By Doug Draper, Reporter's View
Columns - Feb 22, 2008

Protect public access to lakeshores

These cold, gray days of February may make it hard for many of us to imagine enjoying a walk, in short sleeves and sun glasses, along the shores of Lakes Erie or Ontario.

Yet for those of us who long for those moments, we may take comfort in knowing that we're really not all that far away from the warmer days of spring and summer when we can do that -- to the extent there is anywhere left along Niagara's shores of the Great Lakes we still have access to.

Thanks to more than half a century of provincial and municipal lethargy that continues to see buyouts of parks, nature sites and other lakeshore lands by private owners who proceed to slam fences and No Trespassing signs right down to the waterline, there are few places left for residents and visitors to our region to spend a few moments enjoying our Great Lakes unless they are willing to pay a fee at a toll gate.

The way things are now, we're rapidly approaching a time when there will be no place left for anyone to enjoy a few free moments, kicking a little sand between their toes along the shores of Lakes Erie or Ontario.
Thanks to the continued apathy or willing complicity of too many of our provincial, regional and local municipal leader, we're facing the day when a walk along Niagara's shores of the Great Lakes will be the exclusive right of those with the means to purchase a condominium or home in a gated community along the lakes' shores

That is why a private members' bill, being tabled in the provincial legislature this winter by Kim Craitor, a Liberal MPP for Niagara Falls, whose riding includes Fort Erie and Niagara-on-the-Lake, should draw the support of all of us who believe the Great Lakes are a public resource we not only have a responsibility to protect and preserve for present and future generations, but a right to enjoy.

Earlier this February, Craitor braved freezing winds sweeping off Lake Erie to walk whatever shoreline we -- the public -- still have access to with Stephen Passero, a Fort Erie resident and president of the Ontario Shorewalk Association.
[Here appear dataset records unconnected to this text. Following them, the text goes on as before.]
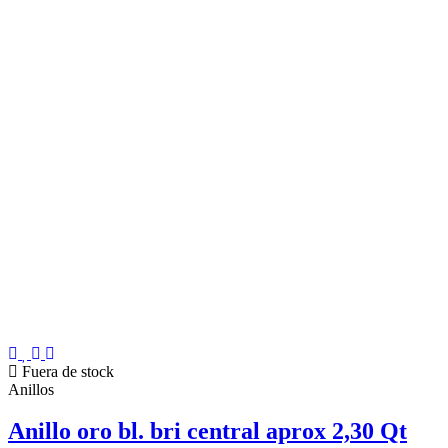
Fuera de stock
Anillos
Anillo oro bl. bri central aprox 2,30 Qt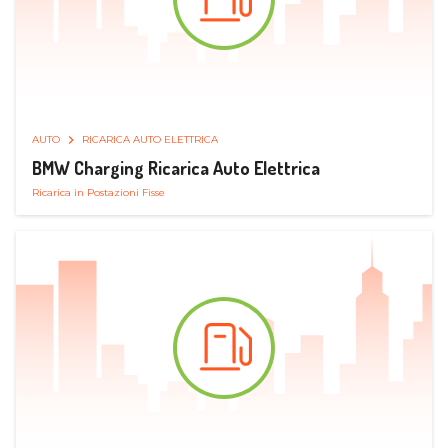
AUTO
RICARICA AUTO ELETTRICA
BMW Charging Ricarica Auto Elettrica
Ricarica in Postazioni Fisse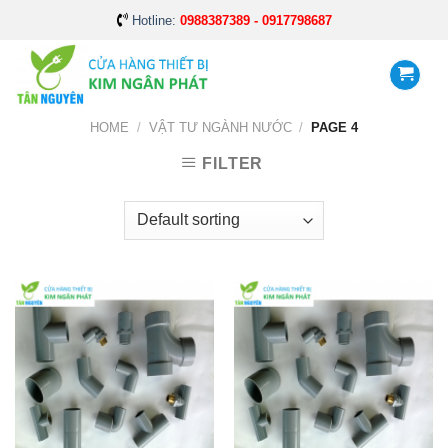
Skip
Hotline:
0988387389 - 0917798687
to
content
HOME
/
VẬT TƯ NGÀNH NƯỚC
/
PAGE 4
FILTER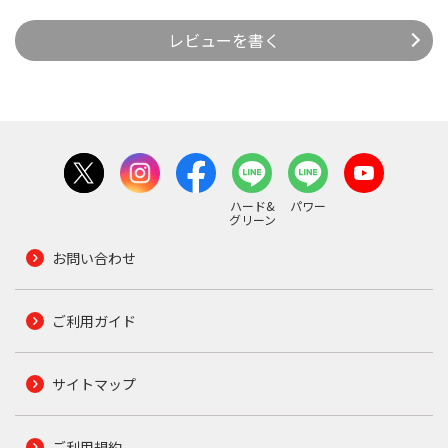
レビューを書く
ハード&
パワー
グリーン
お問い合わせ
ご利用ガイド
サイトマップ
ご利用規約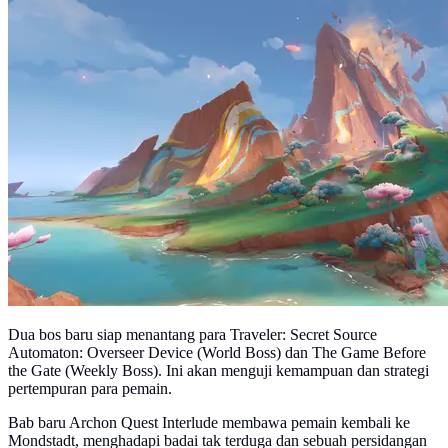
Dua bos baru siap menantang para Traveler: Secret Source
Automaton: Overseer Device (World Boss) dan The Game Before
the Gate (Weekly Boss). Ini akan menguji kemampuan dan strategi
pertempuran para pemain.
Bab baru Archon Quest Interlude membawa pemain kembali ke
Mondstadt, menghadapi badai tak terduga dan sebuah persidangan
And it wasn't long before the pair was cut off by one of those makeshift fences, declaring an entire stretch of the beach, right down to the waterline, as the exclusive domain of someone living in a private house on the bluffs somewhere up above.
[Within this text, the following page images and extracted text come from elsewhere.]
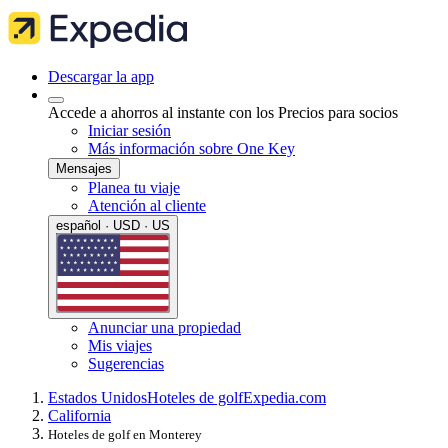
Descargar la app
Accede a ahorros al instante con los Precios para socios
Iniciar sesión
Más información sobre One Key
Mensajes
Planea tu viaje
Atención al cliente
español · USD · US
Anunciar una propiedad
Mis viajes
Sugerencias
Estados Unidos
Hoteles de golf
Expedia.com
California
Hoteles de golf en Monterey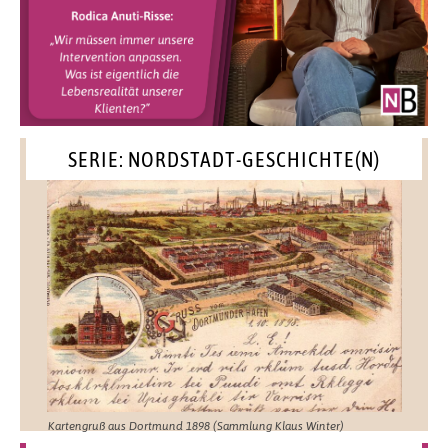
SERIE: NORDSTADT-GESCHICHTE(N)
Kartengruß aus Dortmund 1898 (Sammlung Klaus Winter)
"It is not the right thing to do," said Craitor to a Niagara This Week reporter of one of many such barriers lakeshore owners have taken upon themselves to erect right down to the water, with little or no protest from others in our governments. "The public should have the right to walk the shoreline along our Great Lakes."

To that end, Craitor is tabling a private member's bill that is not about taking away any of the rights of owners of properties along our lakeshores to enjoy their properties. It is only about offering the rest of us the same rights available to people in many other jurisdictions along the Great Lakes, and Atlantic and Pacific ocean fronts, to have access to a few metres of sand or shale along the shoreline.
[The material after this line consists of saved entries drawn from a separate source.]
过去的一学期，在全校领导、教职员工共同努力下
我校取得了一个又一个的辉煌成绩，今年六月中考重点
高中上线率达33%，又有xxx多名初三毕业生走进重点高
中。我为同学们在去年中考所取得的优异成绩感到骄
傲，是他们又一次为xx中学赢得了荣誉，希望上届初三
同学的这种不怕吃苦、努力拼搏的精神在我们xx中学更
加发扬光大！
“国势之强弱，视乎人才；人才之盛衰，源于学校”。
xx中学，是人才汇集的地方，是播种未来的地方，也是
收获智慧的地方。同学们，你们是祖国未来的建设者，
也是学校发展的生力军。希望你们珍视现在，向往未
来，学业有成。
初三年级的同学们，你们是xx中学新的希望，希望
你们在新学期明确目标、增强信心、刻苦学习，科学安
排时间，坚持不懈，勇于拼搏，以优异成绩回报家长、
This is not the first time Craitor has tabled this bill. He tabled the same bill last year with little or no support from other members of the provincial legislature, or from regional or local municipalities in Niagara, with the result that the bill died when the legislature recessed for a provincial election.

This time, Premier Dalton McGuinty and his government should demonstrate the vision and courage to pass a bill that will ensure every member of the public has at least some access to the shores of one of the greatest natural resources in the world.

The fate of this bill should not only rest on support from the McGuinty government.

Support should also come from members of the opposition and from any and all representatives of our regional and local municipal governments who believe in at least some public access to the Great Lakes shores.

We've already seen too many shoreline areas lost or all but lost, from a popular old beach many locals remembered as "the sand hills" near the border of Port Colborne and Wainfleet, to the Easter Seals Lakewood Beach camp in Wainfleet and possibly a natural gem known as Marcy's Woods in Fort Erie.

Craitor's bill must be passed, not only for the sake of our own quality of life, but for the sake of Niagara as a destination for new residents and tourists to this region. We will all be poorer if we lose what little access we have left to our shorelines.